For small to medium-size files, reading a source file line by line is much slower than loading the whole file into memory at once. For example, the source document for this book is about 6000 lines of text, or about 350KBytes. It's about 10 times faster to process the file using read-file and parse, like this:

(set 'source-text (read-file "/Users/me/introduction.txt"))
(dolist (ln (parse source-text "\n" 0))
     (process-line ln))

than using read-line, like this:

(set 'source-file (open "/Users/me/introduction.txt" "read"))
(while (read-line source-file)     
     (process-line (current-line)))

The device function is a handy way of switching output between the console and a file:

(set 'output-file (open "/tmp/file.txt" "write"))
(println "1: this goes to the console")
(device output-file)
(println "2: this goes to the temp file")
(device 0)
(println "3: this goes to the console")
(close output-file)

directing output to more than one device

Suppose that your script accepts a single argument, and you want to write the output to a file with the same name but with a .out suffix. Try this:

(device (open (string ((main-args) 2) ".out") "write"))
 
(set 'file-contents (read-file ((main-args) 2)))

Now you can process the file's contents and output any information using println statements.

The load and save functions are used to load newLISP source code from a file, and to save source code into a file.

The read-line and write-line functions can be used to read and write lines to threads as well as files. See Reading and writing to threads.

Standard input and output[edit]

To read from STDIO (standard input) and write to STDOUT (standard output), use read-line and println. For example, here's a simple filter that converts standard input to lower-case and outputs it to standard output:

#!/usr/bin/newlisp
 
(while (read-line) 
   (println (lower-case (current-line))))
 
(exit)

And it can be run in the shell like this:

$ ./lower-case.lsp 
HI
hi
HI THERE
hi there
...


The following short script is a useful newLISP formatter submitted to the user forum by user Echeam:

#!/usr/bin/env newlisp
(set 'indent "    ")
(set 'level 0)
 
(while (read-line)
    (if (< level 0) (println "ERROR! Too many close-parenthesis. " level))
    (letn ((ln (trim (current-line))) (fc (first ln)))
        (if (!= fc ")") (println (dup indent level) ln))  ; (indent & print
        (if (and (!= fc ";") (!= fc "#"))     ; don't count if line starts with ; or #
            (set 'level 
              (+ level (apply - (count (explode "()") (explode (current-line)))))))
        (if (= fc ")") (println (dup indent level) ln)))  ; (dedent if close-parenthesis
    )
 
(if (!= level 0) (println "ERROR! Parenthesis not balanced. " level))
(exit)

which you can run from the command-line like this:

$ format.lsp < inputfile.lsp


Command-line arguments[edit]

To use newLISP programs on the command line, you can access the arguments with the main-args function. For example, if you create this file:

#!/usr/bin/newlisp 
(println (main-args))
(exit)

make it executable, and then run it in the shell, you'll see a list of the arguments that were supplied to the script when you run it:

$ test.lsp 1 2 3
("/usr/bin/newlisp" "/Users/me/bin/test.lsp" "1" "2" "3")
$


main-args returns a list of the arguments that were passed to your program. The first two arguments, which you probably don't want to process, are the path of the newLISP program, and the pathname of the script being executed:

(main-args)
;-> ("/usr/bin/newlisp" "/path/script.lsp" "1" "2" "3")

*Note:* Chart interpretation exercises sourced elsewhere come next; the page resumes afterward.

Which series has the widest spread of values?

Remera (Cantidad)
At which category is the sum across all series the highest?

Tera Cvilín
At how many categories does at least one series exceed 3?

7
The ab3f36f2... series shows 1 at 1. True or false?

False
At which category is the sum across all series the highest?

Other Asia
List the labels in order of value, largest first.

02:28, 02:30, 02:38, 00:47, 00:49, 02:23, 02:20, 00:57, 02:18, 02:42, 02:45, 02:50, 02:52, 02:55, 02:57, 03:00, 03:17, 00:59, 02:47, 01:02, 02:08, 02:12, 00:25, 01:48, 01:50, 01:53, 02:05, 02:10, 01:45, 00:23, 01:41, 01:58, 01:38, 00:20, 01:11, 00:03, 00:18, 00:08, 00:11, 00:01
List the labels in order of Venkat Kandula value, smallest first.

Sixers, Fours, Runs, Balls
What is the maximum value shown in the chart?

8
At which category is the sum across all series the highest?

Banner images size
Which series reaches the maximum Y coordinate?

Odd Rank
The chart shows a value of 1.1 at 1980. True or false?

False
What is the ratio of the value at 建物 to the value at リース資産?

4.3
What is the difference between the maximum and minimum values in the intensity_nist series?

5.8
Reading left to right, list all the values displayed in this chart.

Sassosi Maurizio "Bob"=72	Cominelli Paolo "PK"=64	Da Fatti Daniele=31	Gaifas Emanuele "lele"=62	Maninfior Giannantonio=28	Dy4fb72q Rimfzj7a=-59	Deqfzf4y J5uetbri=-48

So you probably want to process the arguments starting with the one at index 2:

((main-args) 2)
;-> 1
 
(main-args 2)       ; slightly simpler
;-> 1

which is returned as a string. Or, to process all the arguments, starting at index 2, use a slice:

(2 (main-args))
;-> ("1" "2" "3")

and the arguments are returned in a list of strings.

Often, you'll want to work through all the main arguments in your script: a convenient phrase for this is:

(dolist (a (2 (main-args)))
 (println a))

A slightly more readable equivalent is this, which works through the rest of the rest of the arguments:

(dolist (a (rest (rest (main-args))))
 (println a))

Here's a short script that filters out unwanted Unicode characters from a text file, except for a few special ones that are allowed through:

(set 'file (open ((main-args) 2) "read")) ; one file
 
(define (in-range? n low high)
 ; is n between low and high inclusive?
 (and (<= n high) (>= n low)))
 
(while (read-line file) 
 (dostring (c (current-line))
   (if 
      (or
       (in-range? c 32 127)      ; ascii
       (in-range? c 9 10)        ; tab newline
       (in-range? c 12 13)       ; \f \r
       (= c (int "\0xbb"))       ; right double angle
       (= c (int "\0x25ca"))     ; diamond
       (= c (int "\0x2022"))     ; bullet
       (= c (int "\0x201c"))     ; open double quote
       (= c (int "\0x201d"))     ; close double quote
       )
    (print (char c))))           ; nothing to do
   (println) ; because read-line swallows line endings
)

For some more examples of argument processing, see Simple countdown timer.